Now we can cycle through the list of genres and filter out the unrecognized ones. For each genre in the list, we will:

  1. Send a GET request to Spotify for at least one track tagged under the genre.
  2. Check if any tracks are returned. If not, we won’t include the genre in our final list.
def is_valid_genre(genre):
    '''
    Determine if a given genre is recognized by Spotify,
    by whether or not it returns tracks for a query.
    '''
    params = {
    "q": f"genre:{genre}",
    "type": "track",
    "limit": 1
    }
    response = requests.get(BASE_URL,params=params,headers=headers)
    
    if not response.json()['tracks']['items']:
        return False
    
    return True
valid_genres = list(map(is_valid_genre,genres))
genres = [genre for genre,is_valid in zip(genres,valid_genres) if is_valid]
len(genres)
5995

It’s a good thing we checked the list: there were about 120 genres in the original list that didn’t return any tracks, so we threw those out.

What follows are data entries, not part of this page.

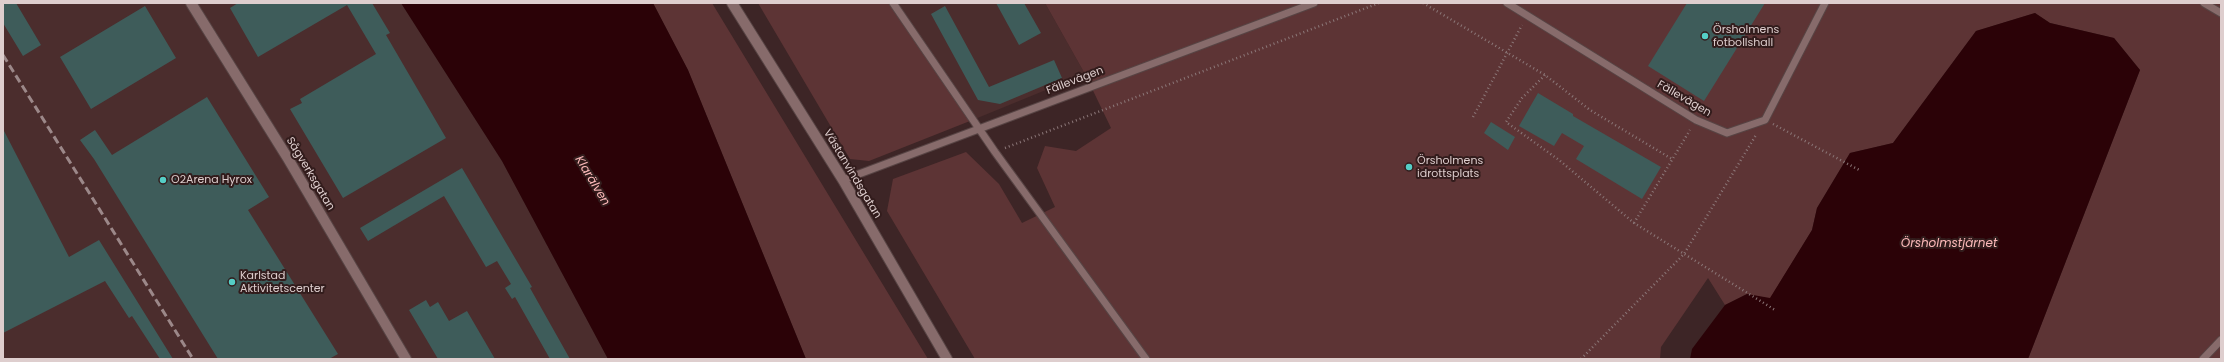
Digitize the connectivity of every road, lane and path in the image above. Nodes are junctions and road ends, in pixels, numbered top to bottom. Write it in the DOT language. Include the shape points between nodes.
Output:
graph roads {
  1 [pos="191,3"];
  2 [pos="732,3"];
  3 [pos="893,3"];
  4 [pos="1314,3"];
  5 [pos="1379,3"];
  6 [pos="1423,3"];
  7 [pos="1507,3"];
  8 [pos="1825,3"];
  9 [pos="2204,3"];
  10 [pos="2221,13"];
  11 [pos="1527,16"];
  12 [pos="1508,53"];
  13 [pos="1545,75"];
  14 [pos="1473,117"];
  15 [pos="1696,120"];
  16 [pos="1765,120"];
  17 [pos="980,129"];
  18 [pos="995,152"];
  19 [pos="1672,159"];
  20 [pos="1861,171"];
  21 [pos="843,180"];
  22 [pos="1634,223"];
  23 [pos="1684,254"];
  24 [pos="1775,310"];
  25 [pos="2221,340"];
  26 [pos="406,359"];
  27 [pos="947,359"];
  28 [pos="1146,359"];
  29 [pos="1581,359"];
  30 [pos="2203,359"];
  1 -- 26 [label="street, Sågverksgatan"];
  2 -- 21 [label="street, Västanvindsgatan"];
  3 -- 17 [label="lane"];
  4 -- 17 [label="lane, Fällevägen"];
  5 -- 18 [label="path"];
  6 -- 12 [label="path"];
  7 -- 11 [label="lane, Fällevägen"];
  8 -- 16 [label="lane"];
  9 -- 10 [label="lane"];
  11 -- 12 [label="path"];
  11 -- 15 [label="lane, Fällevägen"];
  12 -- 13 [label="path"];
  12 -- 14 [label="path"];
  13 -- 19 [label="path" via="1590,110"];
  13 -- 22 [label="path" via="1522,98 1506,122 1559,160"];
  15 -- 16 [label="lane, Fällevägen" via="1727,133"];
  15 -- 19 [label="path"];
  16 -- 20 [label="path"];
  16 -- 23 [label="path"];
  17 -- 18 [label="lane"];
  17 -- 21 [label="lane, Fällevägen"];
  18 -- 28 [label="lane"];
  19 -- 22 [label="path"];
  21 -- 27 [label="street, Västanvindsgatan"];
  22 -- 23 [label="path"];
  23 -- 24 [label="path"];
  23 -- 29 [label="path"];
  25 -- 30 [label="lane"];
}
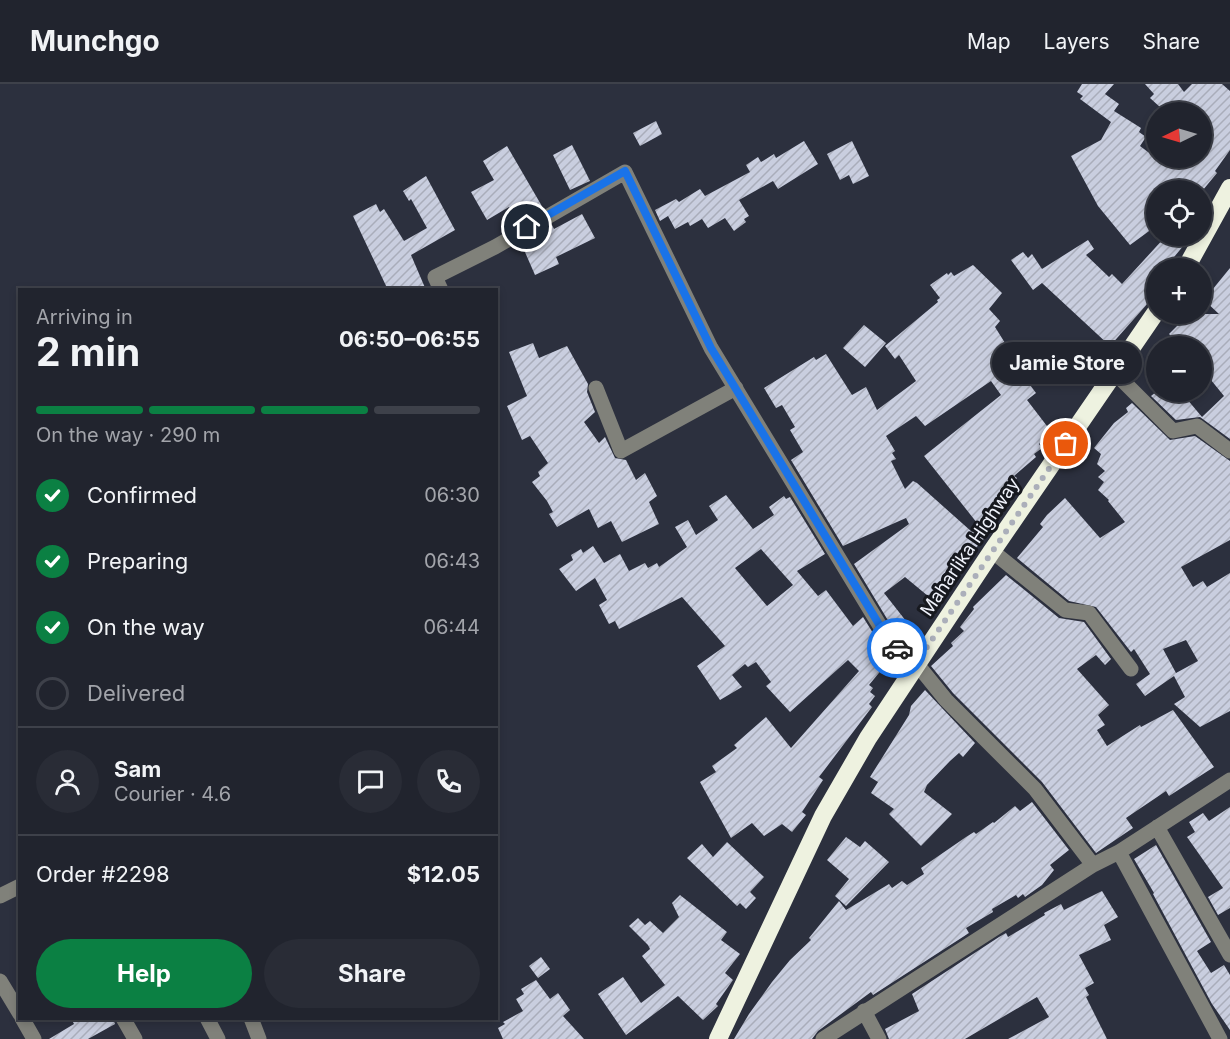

We’re done! Now, we can pickle the genre list to use later.

# store genres list
with open('../assets/valid_genres.pkl','wb') as f:
    pickle.dump(genres,f)

Conclusion

In this notebook, I scraped a complete list of valid Spotify genres from an online source using requests and BeautifulSoup.
Because Spotify doesn’t publish its genre catalog directly through the Web API, having an up-to-date list is essential for building tools that rely on valid genre inputs - such as the personalized recommender I’m working on.

By automating the extraction instead of copying manually, we ensure the data is accurate, reproducible, and easy to refresh if the source ever changes. This approach demonstrates how simple web scraping can be a powerful tool for supplementing gaps in public APIs.